Select Page

One of the types of trusts that can be formed as part of an estate plan is a revocable trust. This is a trust that, during the course of your lifetime, you would have the ability to change or revoke.

There are many benefits that having a revocable trust can provide. These include:

  • Control during life: When you put assets in a revocable trust, you can still maintain a great deal of control over them during your life. Part of this comes from your ability to change or eliminate the trust if you so choose. Also, you could name yourself the trustee of the trust for your lifetime, which would give you control of the management of the trust.
  • Putting your wishes in control after death: When you die with a revocable trust, it’s terms dictate how the assets in it will be distributed moving forward. These terms can be tailored to your specific wishes and family situation.
  • Asset protection to heirs: A revocable trust automatically becomes irrevocable upon your death. If the trust contains a “spendthrift” provision, it can protect the inheritance from your heirs’ creditors. 
  • Probate avoidance: Assets in this type of trust generally don’t go through probate.
  • Simplifying matters with out-of-state assets: When you die with assets from multiple states, your estate could end up having to navigate several different probate processes. Through their ability to avoid probate, these trusts could help prevent this.
  • Privacy: Probate is generally a matter of public record. Trusts, meanwhile, are not. So, having a trust can help keep the distribution of your assets upon your death a private matter.

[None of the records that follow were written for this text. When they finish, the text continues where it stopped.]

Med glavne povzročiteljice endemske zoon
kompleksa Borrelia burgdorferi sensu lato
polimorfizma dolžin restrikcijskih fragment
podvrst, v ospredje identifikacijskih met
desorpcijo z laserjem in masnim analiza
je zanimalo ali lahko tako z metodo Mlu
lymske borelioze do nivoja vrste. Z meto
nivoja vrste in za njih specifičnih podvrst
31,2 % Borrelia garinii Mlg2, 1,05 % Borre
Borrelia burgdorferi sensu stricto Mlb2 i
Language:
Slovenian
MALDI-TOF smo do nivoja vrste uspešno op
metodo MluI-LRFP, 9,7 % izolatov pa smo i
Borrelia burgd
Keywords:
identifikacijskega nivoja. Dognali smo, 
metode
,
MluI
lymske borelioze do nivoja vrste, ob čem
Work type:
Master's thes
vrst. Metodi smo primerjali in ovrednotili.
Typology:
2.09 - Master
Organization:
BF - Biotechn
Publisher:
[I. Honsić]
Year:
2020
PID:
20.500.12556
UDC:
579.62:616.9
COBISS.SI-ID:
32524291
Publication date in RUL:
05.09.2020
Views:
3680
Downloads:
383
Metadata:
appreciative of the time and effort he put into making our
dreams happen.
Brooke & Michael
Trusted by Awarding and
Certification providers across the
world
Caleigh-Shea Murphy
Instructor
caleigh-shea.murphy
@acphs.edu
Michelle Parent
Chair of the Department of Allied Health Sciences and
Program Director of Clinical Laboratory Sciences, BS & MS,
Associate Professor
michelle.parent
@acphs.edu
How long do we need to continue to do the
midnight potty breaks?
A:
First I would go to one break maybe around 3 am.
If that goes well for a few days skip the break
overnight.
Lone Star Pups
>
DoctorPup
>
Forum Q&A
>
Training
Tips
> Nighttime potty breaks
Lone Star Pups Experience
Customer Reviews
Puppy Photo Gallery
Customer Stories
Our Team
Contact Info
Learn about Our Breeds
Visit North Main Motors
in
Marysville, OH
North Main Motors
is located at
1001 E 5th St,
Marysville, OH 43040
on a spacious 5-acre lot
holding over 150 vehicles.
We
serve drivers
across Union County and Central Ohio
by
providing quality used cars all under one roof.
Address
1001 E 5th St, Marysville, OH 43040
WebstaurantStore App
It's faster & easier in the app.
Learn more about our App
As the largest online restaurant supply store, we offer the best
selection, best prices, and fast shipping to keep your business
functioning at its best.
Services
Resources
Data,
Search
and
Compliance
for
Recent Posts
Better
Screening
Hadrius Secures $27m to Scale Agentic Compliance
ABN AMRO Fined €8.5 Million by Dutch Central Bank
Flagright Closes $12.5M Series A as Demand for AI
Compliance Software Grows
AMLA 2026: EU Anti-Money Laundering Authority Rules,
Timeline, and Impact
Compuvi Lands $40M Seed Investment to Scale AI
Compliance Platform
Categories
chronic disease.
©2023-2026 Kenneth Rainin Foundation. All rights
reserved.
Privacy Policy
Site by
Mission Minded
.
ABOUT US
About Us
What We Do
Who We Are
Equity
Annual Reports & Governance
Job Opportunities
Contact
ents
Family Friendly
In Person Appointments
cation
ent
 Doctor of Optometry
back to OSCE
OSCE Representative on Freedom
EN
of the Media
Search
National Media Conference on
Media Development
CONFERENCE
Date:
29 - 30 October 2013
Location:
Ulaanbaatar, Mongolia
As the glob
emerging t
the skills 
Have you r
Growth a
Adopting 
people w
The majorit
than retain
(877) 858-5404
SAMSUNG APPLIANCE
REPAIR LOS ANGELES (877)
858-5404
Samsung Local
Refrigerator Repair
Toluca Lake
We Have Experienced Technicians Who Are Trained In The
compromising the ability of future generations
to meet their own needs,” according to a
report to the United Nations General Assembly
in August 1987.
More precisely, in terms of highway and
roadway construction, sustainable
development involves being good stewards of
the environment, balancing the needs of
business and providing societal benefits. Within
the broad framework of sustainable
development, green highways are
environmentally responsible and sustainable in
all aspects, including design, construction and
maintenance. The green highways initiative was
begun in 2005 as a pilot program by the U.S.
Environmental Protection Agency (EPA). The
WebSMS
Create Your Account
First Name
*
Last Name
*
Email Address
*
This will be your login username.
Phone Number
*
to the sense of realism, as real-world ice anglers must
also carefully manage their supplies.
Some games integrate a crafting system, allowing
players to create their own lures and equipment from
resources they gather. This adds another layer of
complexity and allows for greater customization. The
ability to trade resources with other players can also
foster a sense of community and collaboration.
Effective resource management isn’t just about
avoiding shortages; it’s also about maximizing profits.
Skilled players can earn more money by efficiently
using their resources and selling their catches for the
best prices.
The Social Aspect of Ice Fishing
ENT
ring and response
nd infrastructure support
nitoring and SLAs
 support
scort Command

There are limits, though, to what revocable trusts can do. For example, when you create such a trust, it generally will not provide creditor protection for you during your lifetime.

Also, mistakes in the drafting or formation of such a trust could cause it to not have the intended benefits.

Finally, revocable trusts can fall short in being helpful if they are ill-suited for the particular situation or aren’t well-aligned with the rest of your estate plan.

So, when a person is considering using a revocable trust to achieve his or her estate planning goals, it can be important for him or her to get experienced legal guidance on whether it would be a good fit and what can be done to maximize the potential benefits of this type of trust.